Processes and roles are structured around these services, not around the technology. For example: problem, change, availability, service levels. Not servers, networks, applications, desktop. This is a rotation of IT outlook from inward looking to customer facing (a rotation that is challenging if IT’s head is where some users suggest it is).

 

Service management applies the TQM (total quality management) concepts of customer-defined quality, continuous improvement, and measurement-based management. Services are defined in the terms of the people who use them. So are the levels at which the services are to be delivered. The starting points are the strategy and goals of the business, and how computing needs to support them.

 

Services and service levels are agreed formally with the customers (those who pay for them). In an inward facing, technology-based IT world, customers don’t know what they want, encouraging a patronizing contempt from IT. In a service-based IT world, customers know exactly what they want (well, sometimes), and what they are willing to pay for it.

 

Technology?
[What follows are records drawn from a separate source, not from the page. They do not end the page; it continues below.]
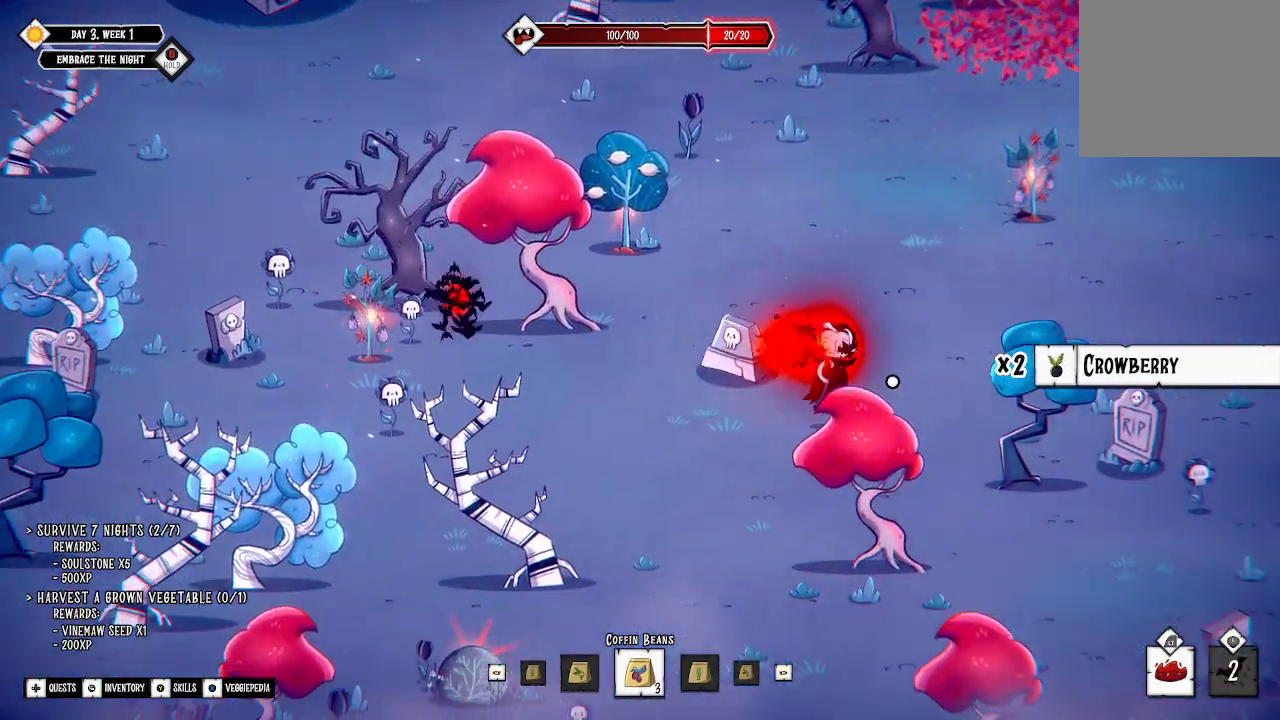
{"buttons": [], "left_stick": "down-right", "right_stick": "center", "events": [[500, "left_stick", "down-right"]]}
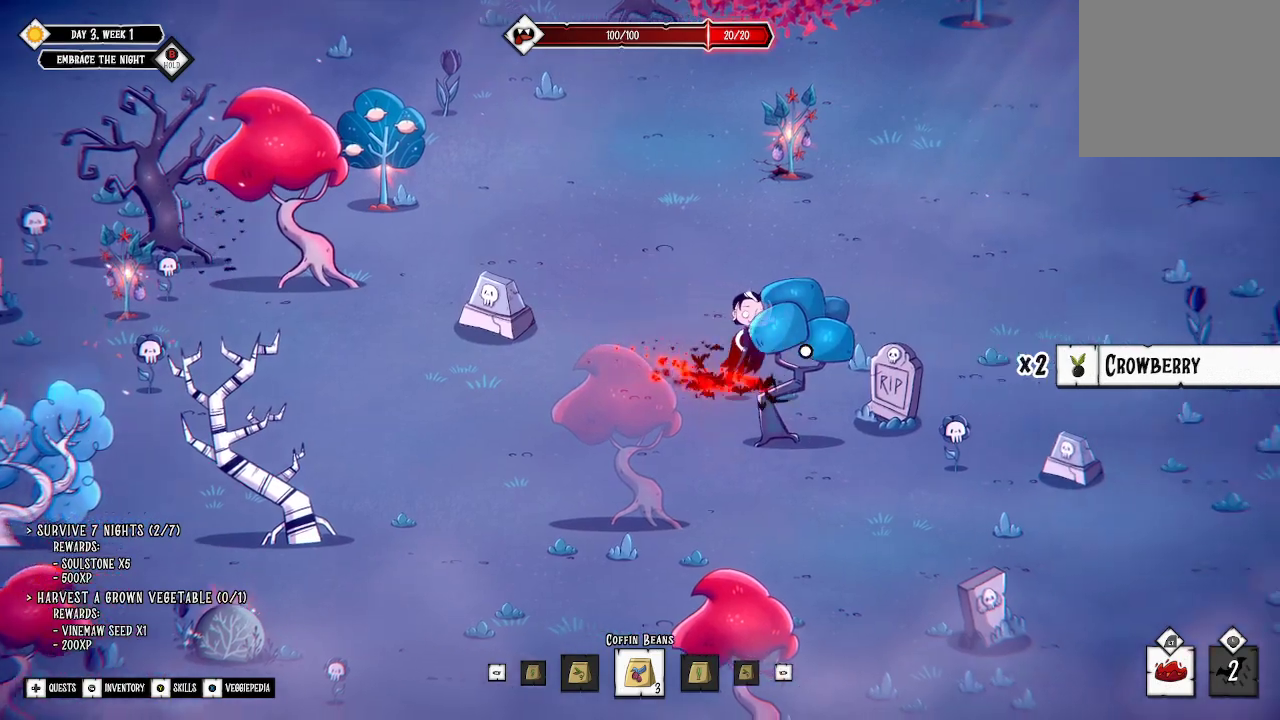
{"buttons": [], "left_stick": "down-right", "right_stick": "center", "events": []}
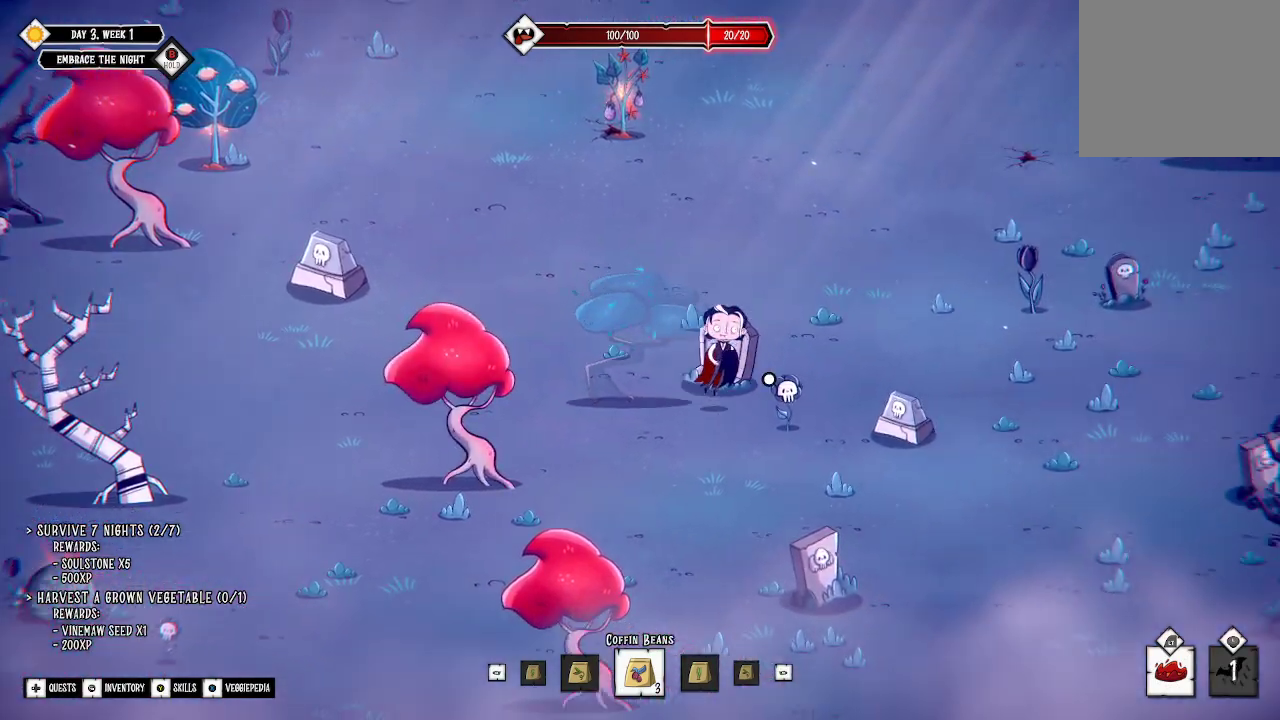
{"buttons": [], "left_stick": "right", "right_stick": "center", "events": [[500, "left_stick", "right"]]}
What Technology?

 

The technology comes last. If it doesn’t make sense in terms of services and processes, we don’t need it. In the past, projects could pop up because the technology involved looked good on certain CVs, not least of them the CIO’s. This is harder (but not impossible) when projects are measured against the resulting change in service.

 

And maybe, just maybe, the techo’s will understand the relevance and impact of what they do. When a daytime outage leaves five hundred users unproductive and steaming—maybe that matters (just contemplating here). When the choice is between restarting the server or spending hours digging for diagnostics, maybe restoring the service is more important (just a thought). When upgrading to Windows Vista won’t actually change a single level of service except perhaps to degrade response times, maybe it isn’t a good investment.

 

Don’t let anyone tell you a service view is simpler than a technology view. It isn’t. A service catalogue sounds simple but ends up quite complex even in the most straightforward of organizations. A service view involves as many components and considerations as a technology view, but the views are orthogonal; they cut across each other. So, IT has to turn its perspective through 90 degrees rather than a complete about-turn which will come as a relief to those IT contortionists.

 

The ITSM focus is on maintaining and continuously improving quality of service. Service levels are measured. Processes are refined to improve them. This is an example of how ideas from the manufacturing industries have been showing up in the service industries as we move from the Industrial Age to the Information Age.

 

As we mentioned in the first article, the Y2K spending overhang drove new attitudes to transparency and justification. This led to new techniques (or rather new adoption of established techniques) for business alignment: service management. Put another way, the threat of slashed budgets is excellent motivation for CIOs to find new ways to explain the value IT delivers to the business in terms understood by the business.

 

IT traditionally operates with its back to the customer, focusing on its internal silos or domains of technology (security, Web, application, desktop, network, database, Windows platform, *Nix platform, storage, hardware, etc.). Some users would argue that IT is so inward looking its head has disappeared (where I’ll leave up to you).

 

The current preferred mechanism to fix this situation can be broadly labeled as service management, which represents a real paradigm shift (a much-abused term that is used correctly here, as compared to the salesman’s “noo para-dime” where the toolbar has a new look).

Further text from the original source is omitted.